- Born: 1979 (age 46–47) Toronto, Ontario
- Education: Rhode Island School of Design, Royal College of Art
- Known for: Contemporary artist, taxidermist, sculptor, jewelry maker

= Kelly McCallum =

Canadian artist

Kelly McCallum (born 1979) is a London-based Canadian artist specializing in taxidermy, metalsmith and jewelry making.

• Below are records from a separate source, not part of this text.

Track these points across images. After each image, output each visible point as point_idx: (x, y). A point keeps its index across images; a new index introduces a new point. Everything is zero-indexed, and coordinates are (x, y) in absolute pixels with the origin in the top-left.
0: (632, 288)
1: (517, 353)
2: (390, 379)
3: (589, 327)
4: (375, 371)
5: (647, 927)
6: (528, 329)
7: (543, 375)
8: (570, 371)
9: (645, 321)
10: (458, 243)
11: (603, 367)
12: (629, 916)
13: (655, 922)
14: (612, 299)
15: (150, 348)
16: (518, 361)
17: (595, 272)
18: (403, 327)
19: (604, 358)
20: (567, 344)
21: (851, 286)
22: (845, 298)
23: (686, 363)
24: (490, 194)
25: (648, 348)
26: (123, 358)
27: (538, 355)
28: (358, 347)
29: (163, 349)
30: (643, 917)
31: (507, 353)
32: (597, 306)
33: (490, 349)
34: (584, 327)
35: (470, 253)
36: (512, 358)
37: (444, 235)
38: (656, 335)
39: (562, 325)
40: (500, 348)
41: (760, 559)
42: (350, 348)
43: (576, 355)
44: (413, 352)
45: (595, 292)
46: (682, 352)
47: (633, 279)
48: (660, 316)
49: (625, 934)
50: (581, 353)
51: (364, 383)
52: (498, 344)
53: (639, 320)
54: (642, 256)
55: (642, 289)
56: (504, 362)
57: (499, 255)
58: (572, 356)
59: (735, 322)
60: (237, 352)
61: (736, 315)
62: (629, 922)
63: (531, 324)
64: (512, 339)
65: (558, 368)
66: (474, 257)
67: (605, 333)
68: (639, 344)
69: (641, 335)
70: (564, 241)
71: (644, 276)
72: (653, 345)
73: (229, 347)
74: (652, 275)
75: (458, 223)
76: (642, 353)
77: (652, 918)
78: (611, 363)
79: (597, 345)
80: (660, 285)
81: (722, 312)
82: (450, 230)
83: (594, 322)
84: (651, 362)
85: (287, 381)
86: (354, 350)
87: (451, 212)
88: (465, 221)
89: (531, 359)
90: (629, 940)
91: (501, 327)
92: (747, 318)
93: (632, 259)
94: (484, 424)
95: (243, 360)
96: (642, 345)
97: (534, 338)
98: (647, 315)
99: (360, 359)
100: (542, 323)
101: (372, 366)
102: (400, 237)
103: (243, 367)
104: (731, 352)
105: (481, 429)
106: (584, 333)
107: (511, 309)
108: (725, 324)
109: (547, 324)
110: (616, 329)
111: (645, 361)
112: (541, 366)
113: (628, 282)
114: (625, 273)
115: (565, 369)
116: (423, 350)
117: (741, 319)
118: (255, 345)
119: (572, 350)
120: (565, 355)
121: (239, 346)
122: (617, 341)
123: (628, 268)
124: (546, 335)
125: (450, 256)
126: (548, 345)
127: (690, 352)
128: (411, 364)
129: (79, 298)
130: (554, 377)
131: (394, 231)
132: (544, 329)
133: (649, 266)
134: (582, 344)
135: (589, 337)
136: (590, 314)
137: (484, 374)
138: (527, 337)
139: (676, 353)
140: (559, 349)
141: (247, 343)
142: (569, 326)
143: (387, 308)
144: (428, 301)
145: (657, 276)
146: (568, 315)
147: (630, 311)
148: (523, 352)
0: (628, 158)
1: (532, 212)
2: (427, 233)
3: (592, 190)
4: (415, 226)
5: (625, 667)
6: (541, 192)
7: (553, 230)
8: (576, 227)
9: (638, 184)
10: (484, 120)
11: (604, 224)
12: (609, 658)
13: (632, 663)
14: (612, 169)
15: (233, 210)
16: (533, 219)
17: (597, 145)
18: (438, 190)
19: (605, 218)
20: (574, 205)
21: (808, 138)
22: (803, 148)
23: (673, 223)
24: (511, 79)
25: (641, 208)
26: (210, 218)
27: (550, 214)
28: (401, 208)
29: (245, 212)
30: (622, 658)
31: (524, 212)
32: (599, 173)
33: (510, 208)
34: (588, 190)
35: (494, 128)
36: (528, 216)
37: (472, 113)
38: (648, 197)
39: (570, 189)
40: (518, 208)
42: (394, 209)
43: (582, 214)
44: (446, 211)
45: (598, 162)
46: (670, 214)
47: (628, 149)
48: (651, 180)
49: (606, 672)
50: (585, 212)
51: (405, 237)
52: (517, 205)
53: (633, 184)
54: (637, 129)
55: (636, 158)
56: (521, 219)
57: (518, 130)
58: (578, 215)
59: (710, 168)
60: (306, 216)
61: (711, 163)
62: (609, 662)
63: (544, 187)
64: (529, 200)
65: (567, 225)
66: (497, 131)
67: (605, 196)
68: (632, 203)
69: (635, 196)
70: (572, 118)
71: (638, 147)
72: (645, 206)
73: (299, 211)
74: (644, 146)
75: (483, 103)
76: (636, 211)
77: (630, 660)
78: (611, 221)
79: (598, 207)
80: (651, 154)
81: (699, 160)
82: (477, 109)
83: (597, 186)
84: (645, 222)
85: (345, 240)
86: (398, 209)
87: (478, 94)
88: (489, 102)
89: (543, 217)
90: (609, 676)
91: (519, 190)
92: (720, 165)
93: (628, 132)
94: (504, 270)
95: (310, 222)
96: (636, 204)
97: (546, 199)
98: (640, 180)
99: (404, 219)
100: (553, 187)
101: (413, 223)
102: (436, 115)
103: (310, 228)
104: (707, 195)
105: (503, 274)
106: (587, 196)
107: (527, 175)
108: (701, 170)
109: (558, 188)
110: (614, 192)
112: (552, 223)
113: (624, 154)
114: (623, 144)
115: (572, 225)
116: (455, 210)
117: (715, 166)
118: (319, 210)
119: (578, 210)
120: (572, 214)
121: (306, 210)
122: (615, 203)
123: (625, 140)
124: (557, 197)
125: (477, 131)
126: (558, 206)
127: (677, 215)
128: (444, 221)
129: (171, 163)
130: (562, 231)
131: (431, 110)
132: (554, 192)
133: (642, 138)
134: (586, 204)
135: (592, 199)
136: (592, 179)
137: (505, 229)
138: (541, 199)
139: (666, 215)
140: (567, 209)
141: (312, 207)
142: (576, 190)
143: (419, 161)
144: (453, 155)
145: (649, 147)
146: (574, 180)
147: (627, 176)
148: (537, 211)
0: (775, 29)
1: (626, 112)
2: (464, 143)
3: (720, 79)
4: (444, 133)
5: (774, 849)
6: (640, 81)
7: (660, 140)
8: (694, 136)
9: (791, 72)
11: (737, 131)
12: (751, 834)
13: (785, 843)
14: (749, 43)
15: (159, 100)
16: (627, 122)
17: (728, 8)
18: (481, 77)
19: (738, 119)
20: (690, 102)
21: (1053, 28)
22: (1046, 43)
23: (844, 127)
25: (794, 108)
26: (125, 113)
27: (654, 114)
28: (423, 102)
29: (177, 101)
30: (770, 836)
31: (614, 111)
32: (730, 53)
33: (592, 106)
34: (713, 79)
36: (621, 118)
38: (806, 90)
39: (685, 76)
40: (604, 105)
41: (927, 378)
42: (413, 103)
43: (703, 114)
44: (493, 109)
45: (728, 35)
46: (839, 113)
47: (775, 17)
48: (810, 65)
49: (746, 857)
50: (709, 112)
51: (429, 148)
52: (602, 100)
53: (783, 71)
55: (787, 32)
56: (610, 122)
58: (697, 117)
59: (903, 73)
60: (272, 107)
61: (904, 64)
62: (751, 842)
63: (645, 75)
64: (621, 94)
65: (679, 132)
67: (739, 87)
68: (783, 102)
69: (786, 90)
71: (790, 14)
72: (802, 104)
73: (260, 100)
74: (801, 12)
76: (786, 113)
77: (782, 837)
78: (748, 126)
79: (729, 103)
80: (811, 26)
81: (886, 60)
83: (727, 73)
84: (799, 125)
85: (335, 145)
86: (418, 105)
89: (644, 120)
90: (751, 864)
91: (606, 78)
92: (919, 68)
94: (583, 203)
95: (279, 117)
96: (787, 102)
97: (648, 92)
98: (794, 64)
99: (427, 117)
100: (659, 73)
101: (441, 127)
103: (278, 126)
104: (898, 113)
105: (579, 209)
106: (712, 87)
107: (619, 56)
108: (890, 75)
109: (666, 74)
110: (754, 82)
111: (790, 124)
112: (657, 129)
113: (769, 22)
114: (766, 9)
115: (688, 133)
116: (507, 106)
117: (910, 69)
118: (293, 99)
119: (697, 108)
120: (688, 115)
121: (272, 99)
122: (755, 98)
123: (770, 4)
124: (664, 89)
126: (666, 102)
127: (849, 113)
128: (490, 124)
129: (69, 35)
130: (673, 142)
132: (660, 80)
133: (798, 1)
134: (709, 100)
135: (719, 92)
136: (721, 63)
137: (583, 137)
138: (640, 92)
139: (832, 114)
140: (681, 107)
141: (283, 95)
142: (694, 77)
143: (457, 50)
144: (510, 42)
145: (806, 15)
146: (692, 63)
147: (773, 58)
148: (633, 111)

==Early life and education==
At a very young age Kelly used to go on school trips to Norman Elder's house and view his collection. It was there that she began to appreciate the art of taxidermy. Beginning her own art studies with a Bachelor of Fine Arts from Rhode Island School of Design (RISD) culminating in 2001, she moved on to study Animal Science, Pre Veterinarian at the University of Massachusetts Amherst for a year. Immediately following Kelly went back to RISD for additional studio work as a Metalsmith. From 2004 to 2006 Kelly studied at the Royal College of Art in London, England to earn her Master of Arts Degree.

==Inspiration==
Starting at a young age Kelly found beauty in almost anything. She enjoys natural history, which is what prompted her degree in science. Her studies at RISD began in photography, a subject she has always admired. She enjoys works by Eva Hesse, Louise Bourgeois, Magdalena Abakanowicz, Mark Ryden, Frida Kahlo, David Wojnarowicz, Annette Messager, Joel-Peter Witkin and Simon Ward. Comparisons may also be drawn between the Victorian taxidermy works left by Walter Potter and Kelly's own whimsical creations.

==Career==
Aside from the full-scale use of Victorian taxidermy, Kelly has made numerous wearable pieces of art in her jewelry. Her attention to detail is impeccable and ultimately the hands-on aspect of creating is what prompted her to go back to RISD and study metalsmithing. Despite her multi-layered CV, the use of taxidermy single-handedly puts her in a category with several very popular contemporary artists such as Polly Morgan, Damien Hirst, and Kate McGwire. Her inspiration comes from the stories of how things decay or are preserved. It is this interest in the controversial line between life and death that links Kelly to artists like Tim Noble and Sue Webster and brothers Jake and Dinos Chapman. In a way this has made it difficult to categorize her work because although it uses Victorian taxidermy and goldsmithing, it is also juxtaposing and celebrating the interplay or preservation and disintegration.

She has been included in numerous group and solo exhibitions across the globe. Places include: Canada, the United States, Switzerland, Germany, France, Korea, the United Kingdom, and Poland, and has been displayed at the Victoria and Albert Museum in London, Goldsmiths Hall, Sotheby's, Selfridges and Liberty's. Her work is also held in a number of private collections worldwide. McCallum also headlined the exhibition "Telling Tales" at the Victoria and Albert Museum in 2009.